Avastin fights early breast cancer in 2 studies: Will it be re-approved?
(CBS/AP) Is Avastin back in running for breast cancer treatment?
The FDA revoked Avastin's approval for treating breast cancer in November 2011, saying the drug didn't extend life and could cause dangerous side effects. But two new studies released this week show the drug made tumors disappear in women with early stages of breast cancer.
The studies' surprising results may reopen the debate about the value of Avastin for breast cancer. These were the first big tests of the drug for early breast cancer, and doctors were cautiously excited that it showed potential.
The new studies, one from the U.S., the other from Germany, tested Avastin in a relatively novel way - before surgery. This is sometimes done to shrink inoperable tumors, or to enable women to have just a lump removed instead of the whole breast. The women in the studies had tumors that were large enough to warrant treatment besides surgery and their cancers were not the type that could be treated by another widely used drug, Herceptin.
In the U.S. study, led by Dr. Harry Bear of Virginia Commonwealth University, 1,200 women were given chemo or chemo plus infusions of Avastin. By the time of their surgery, no cancer could be found in the breasts of more than 34 percent of those given Avastin versus 28 percent of the others who had chemo alone. Surgeons still had to operate because they don't know the tumor is gone until they check tissue samples.
The German study, led by Dr. Gunter von Minckwitz of the University of Frankfurt in Germany, involved 1,900 women including some with larger tumors. It used a stricter definition of cancer-free at surgery: no sign of disease in the breast or lymph nodes rather than just the breast. No cancer was seen in 18 percent of women on Avastin versus 15 percent of those given only chemo. Different chemo drugs were used - a factor that might change Avastin's effectiveness.
Both studies are published in the Jan. 25 issue of the New England Journal of Medicine.
A big caveat, though: The true test is whether Avastin improves survival, and it's too soon to know that since both studies are still tracking the women's health. The drug also has serious side effects, including added risk for heart problems and bleeding.
"I don't think it's clear yet whether this is going to be a winner," Bear said of Avastin. But he added, "I don't think we're done with it."

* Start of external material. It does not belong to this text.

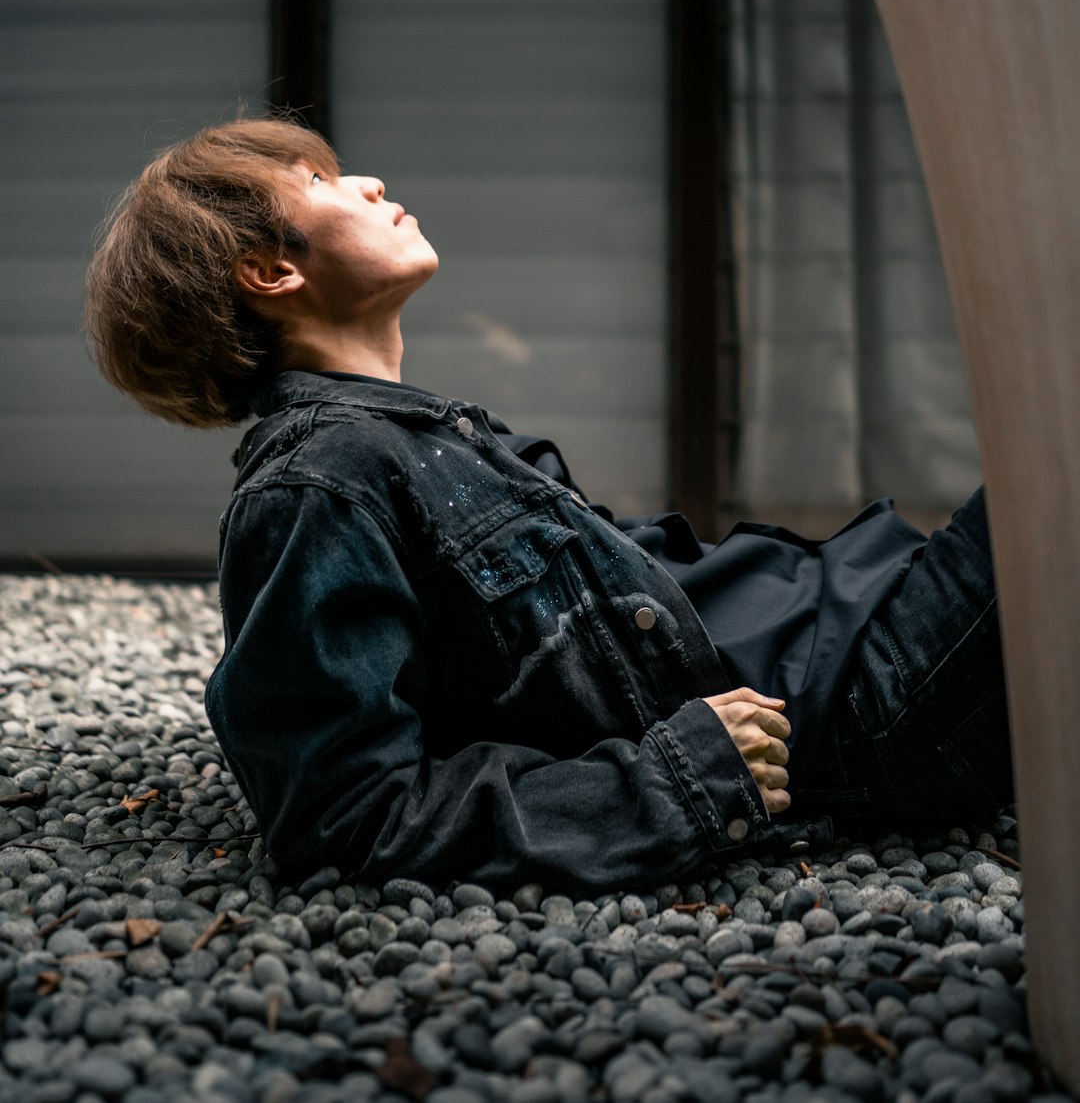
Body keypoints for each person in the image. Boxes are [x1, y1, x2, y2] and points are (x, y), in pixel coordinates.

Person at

Avastin is still approved for treating some colon, lung, kidney and brain tumors. In 2008, it won conditional U.S. approval for advanced breast cancer because it seemed to slow the disease. Further research showed it didn't meaningfully prolong life and raised risk for dangerous blood clots and infection, HealthPop reported.
Now doctors can prescribe Avastin for breast cancer but insurers may not pay, and treatment can cost as much as $10,000 a month. The drug is made by California-based Genentech, part of the Swiss company Roche. It is still approved for treating advanced breast cancer in Europe and Japan.
If even one of these new studies shows a survival advantage for Avastin "that would be a game changer" although side effects remain a concern, said Dr. Gary Lyman, a cancer researcher at Duke University who was on the federal advisory panel that recommended revoking Avastin's approval.
However, von Minckwitz said side effects are more justifiable in early breast cancer patients because "the intention is cure" rather than in late-stage disease where cure isn't usually possible.
Of the more than 200,000 women in the U.S. diagnosed each year with breast cancer, about 30,000 are like those in the new studies, Lyman estimated.
But the studies' impact could be far greater: The participants' tissue samples are being analyzed for genes and biomarkers to predict which women are most likely to respond to Avastin. That could help individualize treatment for certain women with advanced disease, too.
Three other studies are under way testing Avastin in early breast cancer; one is expected to have results by the end of this year, said Dr. Sandra Horning, global development chief of cancer drugs for Roche and Genentech. The company does not plan to seek any change in Avastin's use until more results are available, she said.